Prep Schools in the UK
With a failing public education system, plagued by budgets cuts and a myriad of other problems, many parents are turning to preparatory (prep) schools to get their kids a high school education that really counts.
If you are one of these parents who choose the college prep way for their kids, rather than leaving them at the mercy of public education, choosing the right school is the key to your child’s future.
Most prep schools in Britain are usually private boarding schools. Independent prep schools provide children with their first taste of boarding life. Prep schools take boarders who are between 7 and 13 years of age and prepare them for senior school. The majority of prep schools are co-educational, although there are some single-sex prep schools around the country.
While prep schools cater for boarders between 7-13 years, some preparatory schools have a pre-prep department that takes younger day pupils. Students are usually age five or above, but can even be as young as two. The youngest age that children can start boarding in the UK is seven.
Other types of prep school include non-denominational schools, choir schools and prep schools for special educational needs (SEN) children. Prep schools are either stand-alone, or attached to a senior school. At the end of prep school, pupils can go on to study at the senior school that their prep school is attached to, or progress to any of the other senior schools in the country.
One of the most common reasons why many parents prefer UK boarding prep schools is the access to great academics.

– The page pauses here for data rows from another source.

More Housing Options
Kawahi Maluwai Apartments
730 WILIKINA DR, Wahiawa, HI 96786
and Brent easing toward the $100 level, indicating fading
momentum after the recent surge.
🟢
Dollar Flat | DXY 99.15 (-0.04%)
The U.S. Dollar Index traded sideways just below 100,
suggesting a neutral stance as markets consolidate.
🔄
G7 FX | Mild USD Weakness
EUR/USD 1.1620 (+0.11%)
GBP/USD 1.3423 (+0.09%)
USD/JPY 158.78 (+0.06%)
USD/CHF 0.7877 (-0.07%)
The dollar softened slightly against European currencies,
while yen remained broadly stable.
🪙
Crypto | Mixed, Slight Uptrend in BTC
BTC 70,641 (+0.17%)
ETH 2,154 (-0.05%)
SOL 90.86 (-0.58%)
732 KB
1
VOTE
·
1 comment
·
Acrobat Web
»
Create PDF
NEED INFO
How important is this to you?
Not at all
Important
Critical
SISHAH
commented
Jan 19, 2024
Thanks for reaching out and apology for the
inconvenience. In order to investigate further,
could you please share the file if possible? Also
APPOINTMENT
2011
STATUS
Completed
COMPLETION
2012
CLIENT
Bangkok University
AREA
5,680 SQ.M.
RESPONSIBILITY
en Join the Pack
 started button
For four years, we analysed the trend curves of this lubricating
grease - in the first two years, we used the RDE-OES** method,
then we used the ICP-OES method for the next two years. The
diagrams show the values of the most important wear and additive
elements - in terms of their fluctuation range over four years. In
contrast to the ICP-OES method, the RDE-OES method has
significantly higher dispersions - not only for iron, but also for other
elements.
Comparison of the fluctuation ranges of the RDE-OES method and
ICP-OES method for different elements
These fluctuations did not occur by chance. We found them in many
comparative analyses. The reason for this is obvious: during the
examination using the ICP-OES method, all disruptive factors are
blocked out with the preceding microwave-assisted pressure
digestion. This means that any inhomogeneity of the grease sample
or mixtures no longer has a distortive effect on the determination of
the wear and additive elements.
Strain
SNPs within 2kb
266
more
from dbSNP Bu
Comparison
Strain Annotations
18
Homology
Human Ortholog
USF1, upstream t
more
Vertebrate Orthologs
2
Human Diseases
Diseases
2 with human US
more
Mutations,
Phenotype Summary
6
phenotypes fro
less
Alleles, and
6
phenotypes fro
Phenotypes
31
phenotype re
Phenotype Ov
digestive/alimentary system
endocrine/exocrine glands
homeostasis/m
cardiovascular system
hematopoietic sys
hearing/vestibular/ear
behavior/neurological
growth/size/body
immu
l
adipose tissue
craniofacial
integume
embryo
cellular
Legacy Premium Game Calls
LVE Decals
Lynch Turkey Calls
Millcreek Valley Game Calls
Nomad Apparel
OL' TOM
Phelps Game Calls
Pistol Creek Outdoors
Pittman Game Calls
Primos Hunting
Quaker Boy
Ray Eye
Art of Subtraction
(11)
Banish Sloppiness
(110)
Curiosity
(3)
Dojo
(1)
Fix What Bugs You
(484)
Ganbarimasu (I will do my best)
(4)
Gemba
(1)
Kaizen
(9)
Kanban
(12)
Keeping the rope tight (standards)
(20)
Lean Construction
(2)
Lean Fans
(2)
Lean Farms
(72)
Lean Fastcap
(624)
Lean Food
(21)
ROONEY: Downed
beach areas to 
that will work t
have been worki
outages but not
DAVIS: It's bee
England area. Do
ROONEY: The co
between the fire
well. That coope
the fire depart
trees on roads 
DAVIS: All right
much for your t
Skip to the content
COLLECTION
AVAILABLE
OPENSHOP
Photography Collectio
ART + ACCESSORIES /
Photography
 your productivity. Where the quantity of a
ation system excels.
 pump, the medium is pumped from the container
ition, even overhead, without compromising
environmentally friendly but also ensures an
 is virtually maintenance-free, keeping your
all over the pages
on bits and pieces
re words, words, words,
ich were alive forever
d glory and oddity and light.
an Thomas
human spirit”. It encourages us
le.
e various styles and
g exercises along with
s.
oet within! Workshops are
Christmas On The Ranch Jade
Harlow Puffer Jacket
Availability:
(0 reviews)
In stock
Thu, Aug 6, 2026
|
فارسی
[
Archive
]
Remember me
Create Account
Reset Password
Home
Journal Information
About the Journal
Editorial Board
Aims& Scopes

Prep schools offer a high standard of education and prepare children for future study. Maths, English and Science are at the core of the curriculum, with other subjects available, such as geography, information technology and modern languages. Pupil’s progress is assessed using National Curriculum Tests at the end of Key Stages 1 and 2 (ages 7 and 11) or may be assessed with an alternative system.
Another reason to choose UK boarding prep schools is to build a sense of independence in your child. Many kids have trouble taking care of basic responsibilities while they live at home, especially if they think their parents will do the job for them. But when they simply live with other kids their age, they may gain the same sense of independence that they would get from college, only sooner. If your student has trouble managing tasks you think he or she should be able to handle by now, attendance at a school that requires him or her to live far away may be a good idea.
Prep school usually prepares students for the Common Entrance (CE) examination, which evaluates student’s abilities in core subjects. Senior schools take into account the Common Entrance examination results when considering admissions applications, and the required marks vary, depending on the senior school.
Extra lessons can be arranged for pupils whose first language is not English and many UK boarding prep schools provide extra support for pupils with specific needs.